Ndume, who currently represents Borno South Senatorial
District and once chaired the Senate Committee on Army, made the appeal in a
statement issued on Thursday.
His intervention followed mounting pressure from the
Northern Ethnic Nationalities Forum, which earlier in the week demanded the
immediate sack of the Service Chiefs.
The Forum, led by Dominic Alancha, had argued that the
present crop of military leaders lacked the professional capacity to tackle the
nation’s worsening security challenges, particularly insurgency and banditry.
According to the group, despite heavy budgetary allocations
to the defence sector, the Armed Forces have failed to deliver meaningful
results.
“We angrily and unequivocally demand the immediate dismissal
and replacement of all Service Chiefs. The President must appoint fresh and
innovative military leaders with a clear mandate and timeline for results,” the
Forum had said in a statement on Thursday.
But Ndume dismissed the agitation as misplaced, insisting
that Nigeria’s security crisis was more about inadequate funding, poor
logistics, and welfare gaps than a failure of leadership at the top.
He said “Those pushing for the sacking of the present crop
of Service Chiefs have ulterior motives and they do not mean well for the
present administration and Nigerians.
“It is outlandish and uncharitable for any group of
individuals to accuse the present Service Chiefs of professional incompetence.
All of them have the requisite training and experience in Theatre operations.”
Continuing, the former Senate chief whip called for a
proactive TEAM (Training, Equipment, Ammunition and Motivation) approach.
According to him, the combination would go a long way to
counter terrorism, banditry and insurgency.
“All they need is adequate ammunition and motivation. The
salary of a private army in Nigeria is about N100,000 ($67.00) per month. Their
daily allowance (N5,000) is unconscionable and nothing to write home about.

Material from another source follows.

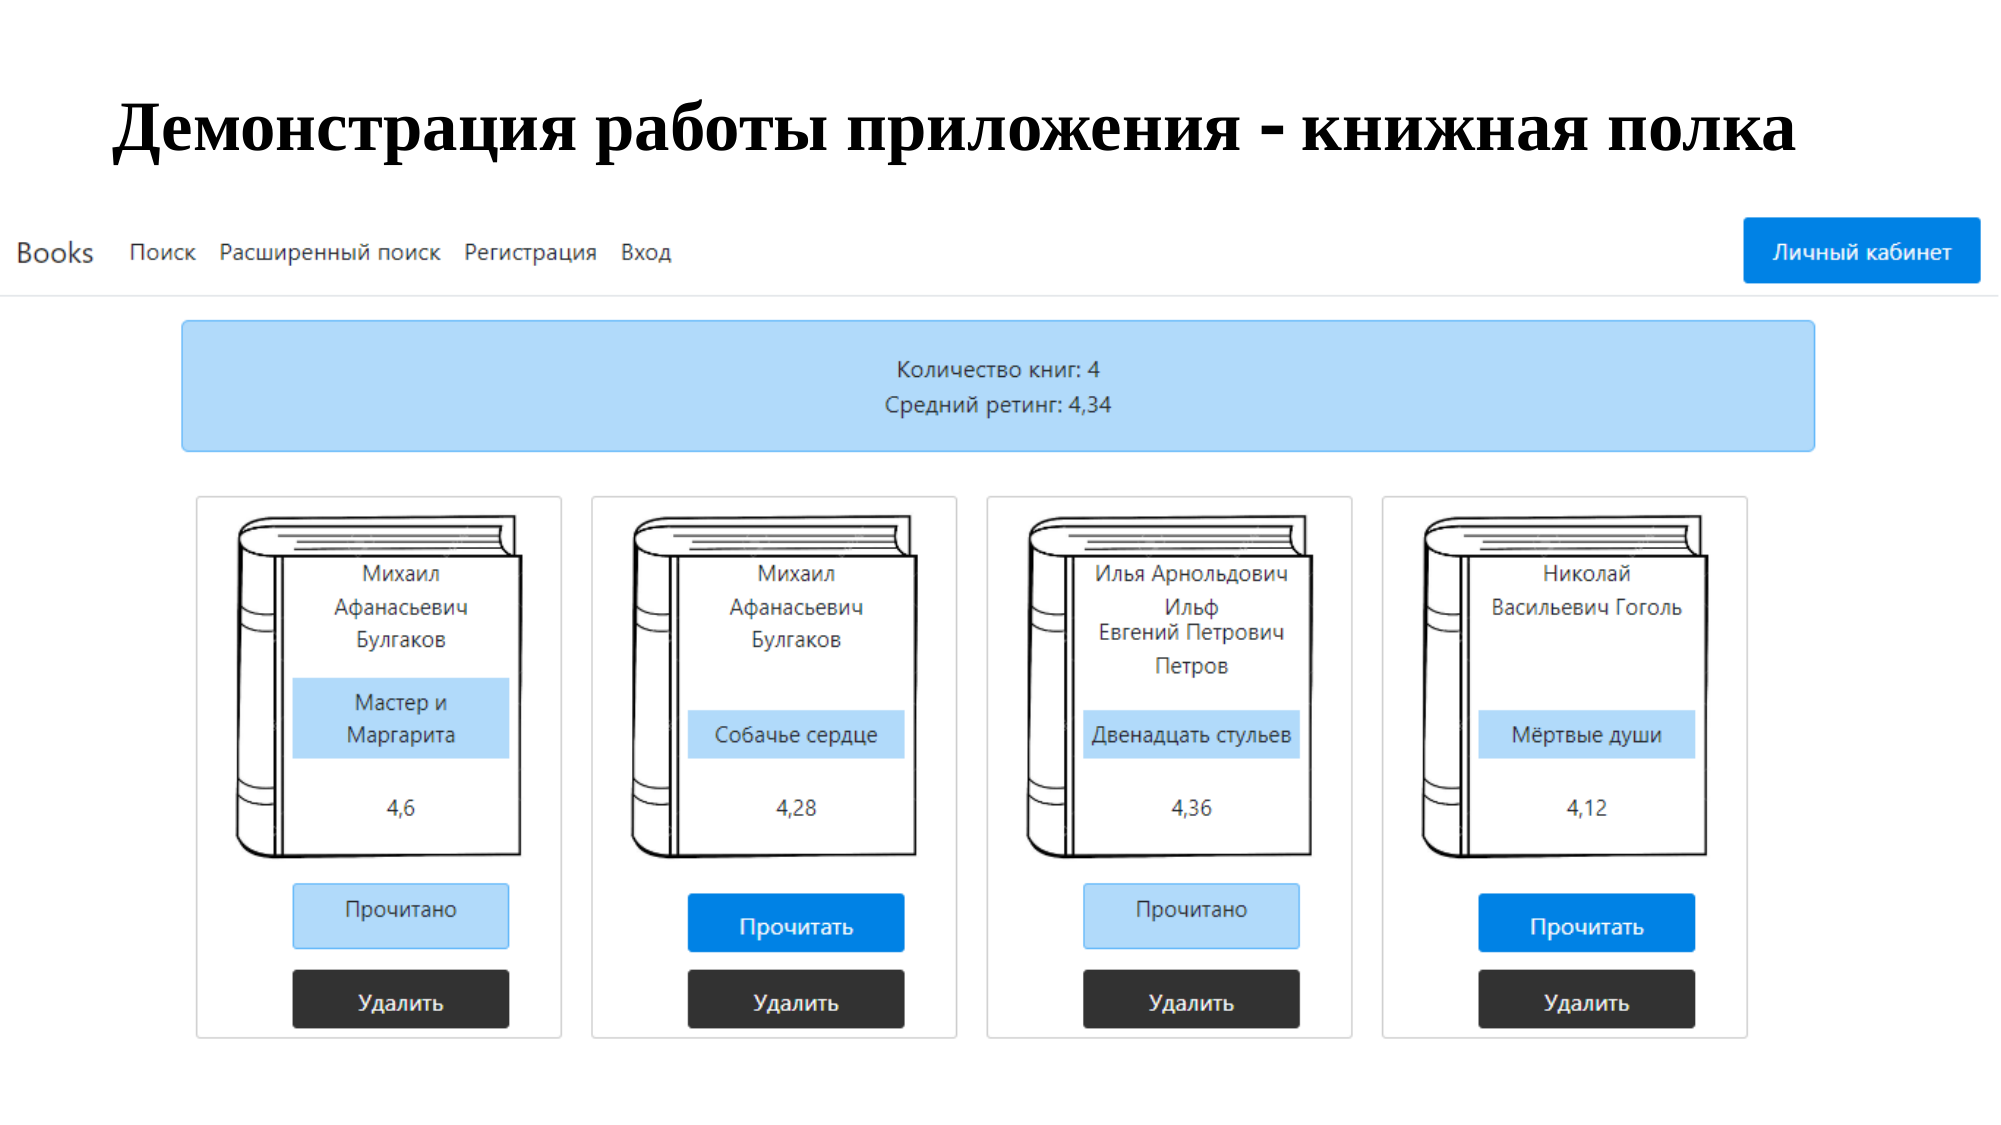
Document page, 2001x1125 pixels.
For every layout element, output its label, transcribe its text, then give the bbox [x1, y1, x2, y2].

“People should desist from pronouncements that could dampen
the morale of our Soldiers and Officers on the field of operation,” he argued.
The senator, whose state has borne the brunt of Boko Haram
insurgency for over a decade, argued that boosting troop morale and providing
modern equipment were more urgent than leadership changes.
He further commended Tinubu for what he described as a sense of “ethno-religious balancing” in the current security appointments, contrasting it with the perceived lopsidedness of previous administrations.